Data shown ▸
BEGIN

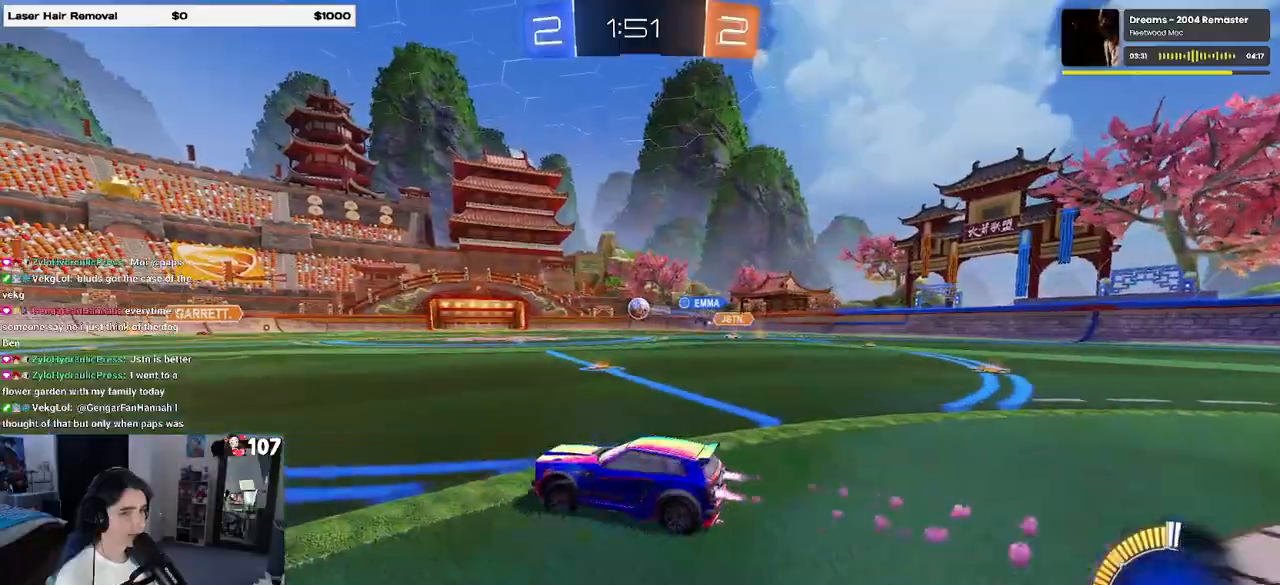
{"buttons": ["R2"], "left_stick": "right", "right_stick": "center", "events": [[217, "left_stick", "down-right"], [350, "R1", "up"], [350, "left_stick", "right"]]}
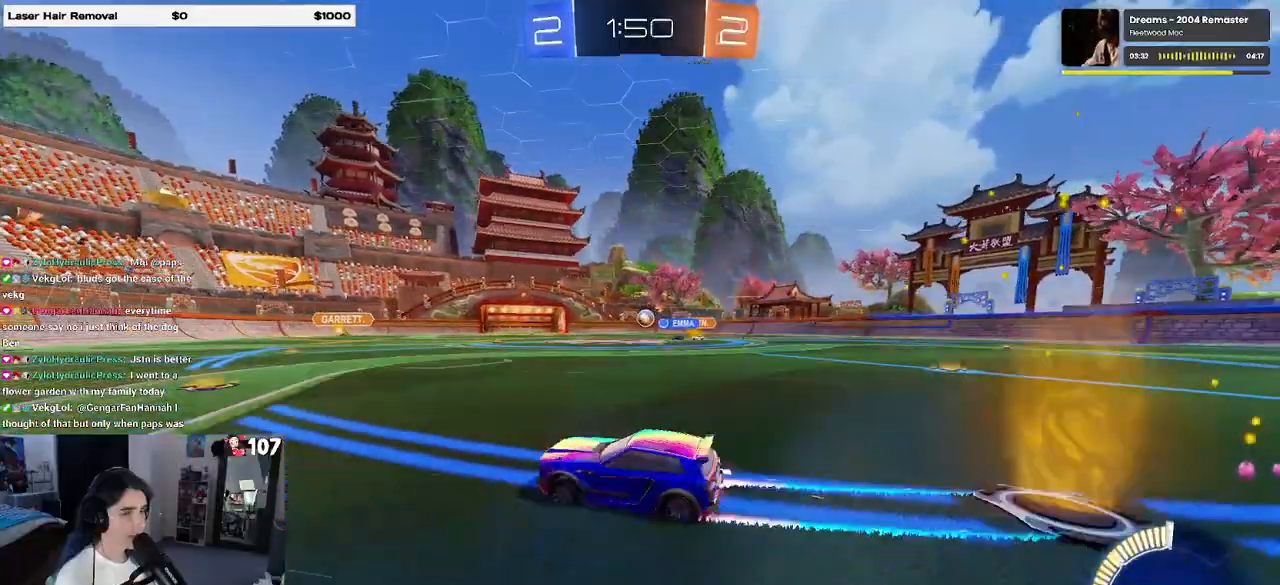
{"buttons": ["R2"], "left_stick": "center", "right_stick": "center", "events": [[17, "left_stick", "center"], [267, "left_stick", "right"], [400, "left_stick", "center"]]}
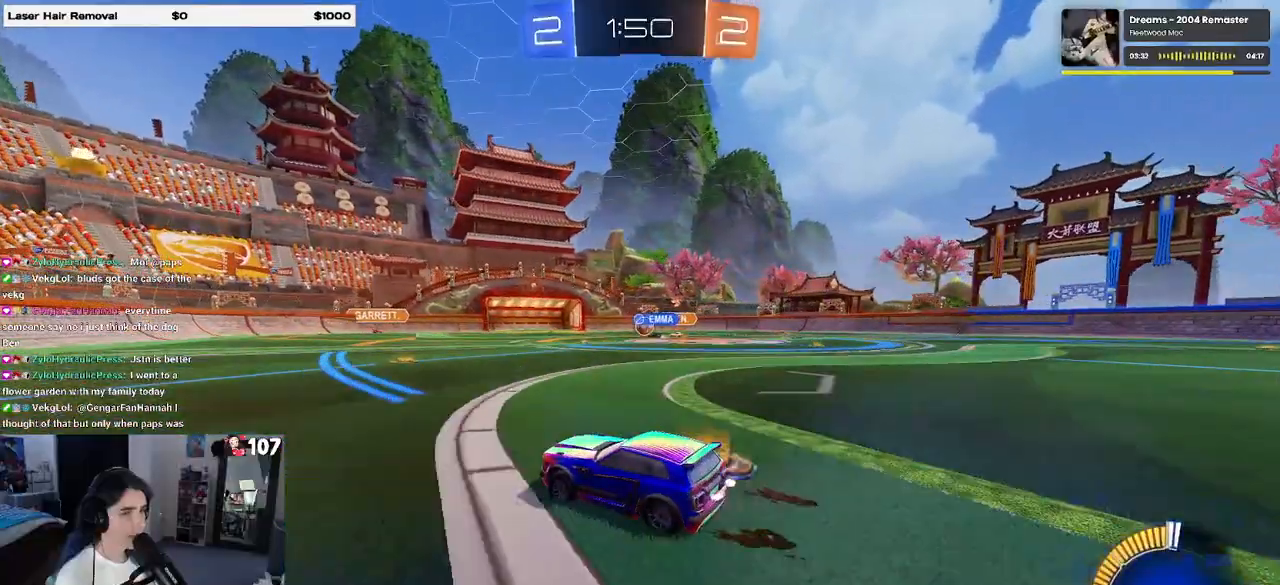
{"buttons": ["R2"], "left_stick": "right", "right_stick": "center", "events": [[233, "left_stick", "right"]]}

END

What is being asked ▸ Set the material down exactly, images excluded.

Answer for the task ▸
{"buttons": ["R2"], "left_stick": "right", "right_stick": "center", "events": [[217, "left_stick", "down-right"], [350, "R1", "up"], [350, "left_stick", "right"]]}
{"buttons": ["R2"], "left_stick": "center", "right_stick": "center", "events": [[17, "left_stick", "center"], [267, "left_stick", "right"], [400, "left_stick", "center"]]}
{"buttons": ["R2"], "left_stick": "right", "right_stick": "center", "events": [[233, "left_stick", "right"]]}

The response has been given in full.